Figure 2: The setup of the FFSVC20 challenge data

3 Task Description

3.1 Task 1:Far-Field Text-Dependent Speaker Verification from single microphone array

3.1.1 Training data

The training data includes 120 speakers and each speaker has 3 visits. In each visit, there are multiple (‘ni hao, mi ya’) text-dependent utterances as well as multiple text-independent utterances. The recording from five recording devices for each utterance are provided for training. These five recording devices include one close-talk microphone, one 25cm distance cellphone, and three randomly selected microphone arrays (4 channels per array).

Any publicly open and freely accessible speech database shared on openslr.org before Feb 1st 2020 (including SLR-85 HI-MIA) can be used in this challenge.

3.1.2 Development Data

The Development data includes 35 speakers and each speaker has 3 visits. In each visit, there are multiple (‘ni hao, mi ya’ ) text-dependent utterances as well as multiple text-independent utterances. The recording from five recording devices for each utterance are provided. These five recording devices include one close-talk microphone, one 25cm distance cellphone, and three randomly selected microphone arrays (4 channels per array).

3.1.3 Evaluation Data

The evaluation data includes 80 speakers and each speaker has 3 visits. In each visit, there are multiple (‘ni hao, mi ya’ ) utterances, The recording from two recording devices for each utterance are provided. These two recording devices include one 25cm distance cellphone and one randomly selected microphone arrays (4 channels per array).

The recording from 25cm distance cellphone will be selected as enrollment and recording from single far-field microphone array will be used for test. For any true trial, the enrollment and the testing utterances are from different visits of the same speaker.

3.2 Task 2: Far-Field Text-Independent Speaker Verification from single microphone array

3.2.1 Training data

The same as the training data for task 1.

3.2.2 Development Data

The same as the development data for task 1.

3.2.3 Evaluation Data

The evaluation data includes 80 speakers and each speaker has 3 visits. In each visit, there are multiple text-independent utterances, The recording from two recording devices for each utterance are provided. These two recording devices include one 25cm distance cellphone and one randomly selected microphone arrays (4 channels per array).

The recording from 25cm distance cellphone will be selected as enrollment and recording from single far-field microphone array will be used for test. For any true trial, the enrollment and the testing utterances are from different visits of the same speaker.

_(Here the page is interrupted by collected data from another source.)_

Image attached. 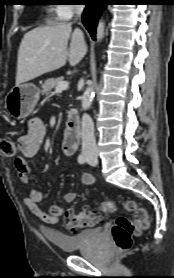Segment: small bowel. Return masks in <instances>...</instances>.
Wrapping results in <instances>:
<instances>
[{
    "instance_id": "obj_1",
    "label": "small bowel",
    "mask_w": 174,
    "mask_h": 278,
    "mask_svg": "<svg viewBox=\"0 0 174 278\" xmlns=\"http://www.w3.org/2000/svg\"><path fill=\"white\" fill-rule=\"evenodd\" d=\"M45 134L46 126L44 122L39 118H34L29 121L27 132L18 138V155L14 159V166L17 170V176L23 184L29 182L30 174V167L26 159L34 156L39 151ZM80 183L83 186H90L95 183V178L90 173L82 172L80 175ZM76 196L77 194L75 192H68L64 195V202L70 204L75 200ZM42 200V192L38 189H32L24 198V204L41 221L49 224L57 223L64 213V207L53 204L46 208H41L38 204Z\"/></svg>"
}]
</instances>
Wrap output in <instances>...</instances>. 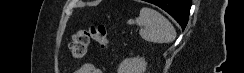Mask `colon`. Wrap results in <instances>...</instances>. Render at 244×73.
<instances>
[{"mask_svg":"<svg viewBox=\"0 0 244 73\" xmlns=\"http://www.w3.org/2000/svg\"><path fill=\"white\" fill-rule=\"evenodd\" d=\"M91 40L98 43L101 47H107L111 43V38L104 25L91 24L88 29H80L73 34L69 45L72 58L76 60L84 58Z\"/></svg>","mask_w":244,"mask_h":73,"instance_id":"obj_1","label":"colon"}]
</instances>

3.3 Task 3: Far-Field Text-Dependent Speaker Verification from distributed microphone arrays

3.3.1 Training data

The same as the training data for task 1.

3.3.2 Development Data

The same as the development data for task 1.

3.3.3 Evaluation Data

The evaluation data includes 80 speakers and each speaker has 3 visits. In each visit, there are multiple (‘ni hao, mi ya’ ) utterances. For each utterance, its corresponding recordings from one 25cm distance cellphone and 2-4 randomly selected microphone arrays are provided. For each microphone array, the selected four microphones are equally distributed along the circle with a random start channel index to simulate the scenarios with unknown array orientation angles. (e.g. channel 0, 4, 8, 12; channel 1, 5, 9, 13; channel 6, 10, 14, 2, etc.)

Recording from 25cm distance cellphone will be selected as enrollment and the recordings from 2-4 randomly selected far-field microphone arrays will be used for test. For any true trial, the enrollment and the testing utterances are from different visits of the same speaker.

There is no overlapping among the speakers in the training data, development data, evaluation data in task 1, task 2, and task 3.

4 Evaluation Rules

4.1 Evaluation Results

Before the mid-term deadline of score submission, each team have 5 times to submit the result. We sincerely suggest each team to test the system performance on the development set due to limited opportunities for submission. The evaluation set and the development set are from the same database, the only difference is that the development set only has 35 speakers, while the evaluation set for each task has 80 speakers.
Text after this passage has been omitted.